Não terá sido, porém, o bem estar das famílias que lhes suscitou a fúria mas algo que dizem ter-se passado numa noite do Outono de 2004, quando seis deles pararam naquela zona da IP5. Um deles, o Paulo, terá ido à casa de banho. Aí, narra, "entrou um gajo e começou a olhar para mim. Estava a fazer as minhas necessidades e ele, sem mais nem menos, pôs-me a mão na coisa... Levou um malhão."
A repulsa evidenciada no relato terá resultado no repetido regresso ao local, engrossado em sucessivas narrativas da "estória" a outros, que os acompanhavam na "brincadeira". Às vezes, sobretudo ao fim-de-semana - altura em que a frequência da área de descanso aumenta -, "éramos mais de 20", conta Paulo.
O grupo inclui mulheres - as namoradas de alguns dos valentes - que, segundo uma delas, ficam "sempre no carro". Proprietária de uma das viaturas, Ana hesita em falar sem autorização do namorado, garantindo que "nunca fez nada". Aliás, reforça, "ninguém fez nada". Mas não é bem isso que eles contam num fim de tarde ali mesmo no palco das suas proezas, o quilómetro 87 da IP5.
Começa a anoitecer e o movimento na área de descanso intensifica-se. Chegam vários carros, dos quais saem homens que, percorrendo com o olhar os outros já estacionados, entram e saem das casas-de-banho e se aventuram na mata que envolve a "paragem". Habitantes da zona de Viseu como muitos dos que frequentam aquele inusitado ponto de encontro para procurar um amor ou, simplesmente, um "engate", Paulo e João conhecem uma boa parte deles de nome. "Sabe, muitos deles são casados e pais de filhos." João sorri e e adianta que este tipo de informações (incluindo números de telefone) lhes é facultada por dois "amigos" homossexuais, que, entretanto, se juntaram ao "grupo".
Com o tempo, o hábito e o gosto, as incursões punitivas desta espécie de milícia "dos bons costumes" alargaram-se a outras áreas. Em Fevereiro, a PSP de Viseu identificou quatro rapazes e três raparigas que protagonizavam mais uma cena de perseguição a três homens, mas agora no centro da cidade. Um dos perseguidos já fora alvo de duas ocorrências semelhantes, sempre na cidade, e fez queixa de todas as vezes - de uma delas, a perseguição terá ocorrido até à porta da esquadra, sem que os agentes, assevera o queixoso, tenham feito menção de identificar os alegados agressores. Só à terceira vez isso sucedeu. Mas mais de um mês depois, porém, a crer em João, Paulo e Ana, ainda nenhum dos identificados terá prestado declarações.
────────────────
Atualize o trecho da reportagem sobre a área de descanso da IP5 que vai de "Com o tempo, o" até "terá prestado declarações.", inclusive, trocando "incursões punitivas" por "ações punitivas".

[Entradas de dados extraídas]
────────────────
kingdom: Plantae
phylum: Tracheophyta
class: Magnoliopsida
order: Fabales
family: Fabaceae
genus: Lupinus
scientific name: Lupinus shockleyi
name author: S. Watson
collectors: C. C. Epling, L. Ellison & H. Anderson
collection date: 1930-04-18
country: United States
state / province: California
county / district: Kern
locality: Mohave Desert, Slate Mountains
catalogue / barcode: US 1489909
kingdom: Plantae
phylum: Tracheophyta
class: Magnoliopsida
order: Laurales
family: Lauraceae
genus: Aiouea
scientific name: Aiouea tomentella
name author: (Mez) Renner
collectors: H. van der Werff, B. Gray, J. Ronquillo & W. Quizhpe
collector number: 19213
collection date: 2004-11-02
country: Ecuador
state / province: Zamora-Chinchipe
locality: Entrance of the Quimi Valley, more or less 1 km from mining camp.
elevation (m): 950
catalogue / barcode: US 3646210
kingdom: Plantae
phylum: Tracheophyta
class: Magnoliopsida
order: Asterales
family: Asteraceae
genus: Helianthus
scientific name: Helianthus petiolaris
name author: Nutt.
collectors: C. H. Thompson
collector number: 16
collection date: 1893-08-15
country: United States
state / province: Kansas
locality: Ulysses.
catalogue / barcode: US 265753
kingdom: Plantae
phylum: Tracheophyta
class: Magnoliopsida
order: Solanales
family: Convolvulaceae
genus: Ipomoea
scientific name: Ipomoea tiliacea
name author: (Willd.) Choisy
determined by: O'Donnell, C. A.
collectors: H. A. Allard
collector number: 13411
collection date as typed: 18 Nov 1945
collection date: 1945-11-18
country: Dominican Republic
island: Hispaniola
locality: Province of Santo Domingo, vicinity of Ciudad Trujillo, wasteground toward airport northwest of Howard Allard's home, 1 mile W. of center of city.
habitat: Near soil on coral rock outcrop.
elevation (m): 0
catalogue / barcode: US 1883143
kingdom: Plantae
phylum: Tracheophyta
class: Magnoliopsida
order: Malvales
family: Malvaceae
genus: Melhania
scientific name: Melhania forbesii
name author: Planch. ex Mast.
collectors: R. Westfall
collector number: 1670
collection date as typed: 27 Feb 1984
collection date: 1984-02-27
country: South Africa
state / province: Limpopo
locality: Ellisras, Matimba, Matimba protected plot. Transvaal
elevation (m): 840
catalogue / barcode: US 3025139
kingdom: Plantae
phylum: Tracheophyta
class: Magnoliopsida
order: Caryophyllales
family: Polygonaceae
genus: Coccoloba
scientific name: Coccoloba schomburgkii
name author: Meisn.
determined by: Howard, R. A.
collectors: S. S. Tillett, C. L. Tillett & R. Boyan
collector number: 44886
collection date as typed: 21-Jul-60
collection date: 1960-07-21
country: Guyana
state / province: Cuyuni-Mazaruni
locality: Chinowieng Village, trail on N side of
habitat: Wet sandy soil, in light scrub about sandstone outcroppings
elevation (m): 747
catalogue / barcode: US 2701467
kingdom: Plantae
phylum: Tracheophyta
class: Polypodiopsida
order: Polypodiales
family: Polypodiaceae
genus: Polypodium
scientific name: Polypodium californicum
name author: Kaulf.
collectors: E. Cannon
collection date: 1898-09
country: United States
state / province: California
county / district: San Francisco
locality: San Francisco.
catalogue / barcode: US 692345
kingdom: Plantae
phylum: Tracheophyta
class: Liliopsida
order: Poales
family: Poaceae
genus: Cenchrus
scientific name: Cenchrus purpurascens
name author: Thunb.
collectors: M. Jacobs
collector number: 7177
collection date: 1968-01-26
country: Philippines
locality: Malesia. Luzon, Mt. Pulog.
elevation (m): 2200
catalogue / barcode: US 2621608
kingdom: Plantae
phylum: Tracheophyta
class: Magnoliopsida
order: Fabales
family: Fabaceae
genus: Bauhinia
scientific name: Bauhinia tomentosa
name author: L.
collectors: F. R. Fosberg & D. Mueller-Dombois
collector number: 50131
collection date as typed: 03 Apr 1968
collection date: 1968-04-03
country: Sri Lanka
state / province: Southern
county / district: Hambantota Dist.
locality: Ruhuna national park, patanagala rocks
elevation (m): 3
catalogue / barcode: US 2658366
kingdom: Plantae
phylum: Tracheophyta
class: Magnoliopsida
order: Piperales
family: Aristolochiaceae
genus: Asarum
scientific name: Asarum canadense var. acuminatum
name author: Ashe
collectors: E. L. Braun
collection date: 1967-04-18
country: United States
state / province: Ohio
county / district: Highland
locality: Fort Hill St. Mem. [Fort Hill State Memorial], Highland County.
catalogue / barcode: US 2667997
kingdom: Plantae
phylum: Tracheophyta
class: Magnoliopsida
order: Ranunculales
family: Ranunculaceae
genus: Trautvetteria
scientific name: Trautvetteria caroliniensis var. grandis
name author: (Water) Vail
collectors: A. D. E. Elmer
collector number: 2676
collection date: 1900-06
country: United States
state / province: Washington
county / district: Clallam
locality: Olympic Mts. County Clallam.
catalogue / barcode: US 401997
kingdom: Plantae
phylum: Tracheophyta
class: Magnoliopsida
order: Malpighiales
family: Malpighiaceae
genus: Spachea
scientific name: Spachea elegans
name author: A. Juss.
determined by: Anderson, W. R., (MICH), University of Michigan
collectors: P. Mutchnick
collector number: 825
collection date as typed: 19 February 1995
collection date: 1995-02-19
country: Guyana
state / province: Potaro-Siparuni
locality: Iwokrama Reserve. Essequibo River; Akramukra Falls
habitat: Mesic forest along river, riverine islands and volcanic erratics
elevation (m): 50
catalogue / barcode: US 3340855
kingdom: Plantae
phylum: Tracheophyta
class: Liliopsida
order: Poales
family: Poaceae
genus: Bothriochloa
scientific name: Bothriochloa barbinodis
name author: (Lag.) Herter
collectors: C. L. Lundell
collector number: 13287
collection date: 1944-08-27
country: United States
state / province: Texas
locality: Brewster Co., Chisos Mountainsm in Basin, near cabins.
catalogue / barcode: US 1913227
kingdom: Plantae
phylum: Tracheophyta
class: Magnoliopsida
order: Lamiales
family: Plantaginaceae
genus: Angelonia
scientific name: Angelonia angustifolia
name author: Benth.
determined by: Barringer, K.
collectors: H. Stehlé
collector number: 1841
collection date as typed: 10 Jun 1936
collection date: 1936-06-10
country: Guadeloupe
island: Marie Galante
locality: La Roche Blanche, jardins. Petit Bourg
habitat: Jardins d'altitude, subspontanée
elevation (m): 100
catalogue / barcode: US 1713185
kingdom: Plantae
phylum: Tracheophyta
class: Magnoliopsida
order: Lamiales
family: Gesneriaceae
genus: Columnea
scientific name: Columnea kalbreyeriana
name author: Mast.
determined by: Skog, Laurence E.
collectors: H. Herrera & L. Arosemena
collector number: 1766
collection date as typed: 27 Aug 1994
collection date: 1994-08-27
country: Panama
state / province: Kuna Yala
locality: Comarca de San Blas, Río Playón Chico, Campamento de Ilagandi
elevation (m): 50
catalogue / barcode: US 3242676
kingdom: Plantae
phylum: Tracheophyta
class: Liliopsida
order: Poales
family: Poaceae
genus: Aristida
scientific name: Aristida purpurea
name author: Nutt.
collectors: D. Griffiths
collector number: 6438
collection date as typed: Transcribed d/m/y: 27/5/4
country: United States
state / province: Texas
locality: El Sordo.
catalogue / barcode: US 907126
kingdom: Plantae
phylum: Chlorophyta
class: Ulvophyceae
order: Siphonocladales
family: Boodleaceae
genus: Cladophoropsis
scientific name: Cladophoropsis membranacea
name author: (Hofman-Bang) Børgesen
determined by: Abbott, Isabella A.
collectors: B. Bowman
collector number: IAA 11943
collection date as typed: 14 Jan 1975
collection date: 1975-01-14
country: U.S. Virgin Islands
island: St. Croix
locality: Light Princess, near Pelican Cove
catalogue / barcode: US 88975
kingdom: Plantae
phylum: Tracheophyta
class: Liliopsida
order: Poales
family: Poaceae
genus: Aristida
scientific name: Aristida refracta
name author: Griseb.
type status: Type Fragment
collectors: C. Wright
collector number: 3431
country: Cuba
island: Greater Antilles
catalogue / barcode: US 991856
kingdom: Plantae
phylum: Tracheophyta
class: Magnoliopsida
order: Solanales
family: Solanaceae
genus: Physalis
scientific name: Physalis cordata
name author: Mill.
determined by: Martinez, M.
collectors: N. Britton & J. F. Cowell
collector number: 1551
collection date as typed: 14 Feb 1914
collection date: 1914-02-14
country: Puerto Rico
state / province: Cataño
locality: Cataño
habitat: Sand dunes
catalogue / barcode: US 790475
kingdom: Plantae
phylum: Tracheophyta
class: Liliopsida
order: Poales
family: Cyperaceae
────────────────
▶ **Resultado da tarefa**
Com o tempo, o hábito e o gosto, as ações punitivas desta espécie de milícia "dos bons costumes" alargaram-se a outras áreas. Em Fevereiro, a PSP de Viseu identificou quatro rapazes e três raparigas que protagonizavam mais uma cena de perseguição a três homens, mas agora no centro da cidade. Um dos perseguidos já fora alvo de duas ocorrências semelhantes, sempre na cidade, e fez queixa de todas as vezes - de uma delas, a perseguição terá ocorrido até à porta da esquadra, sem que os agentes, assevera o queixoso, tenham feito menção de identificar os alegados agressores. Só à terceira vez isso sucedeu. Mas mais de um mês depois, porém, a crer em João, Paulo e Ana, ainda nenhum dos identificados terá prestado declarações.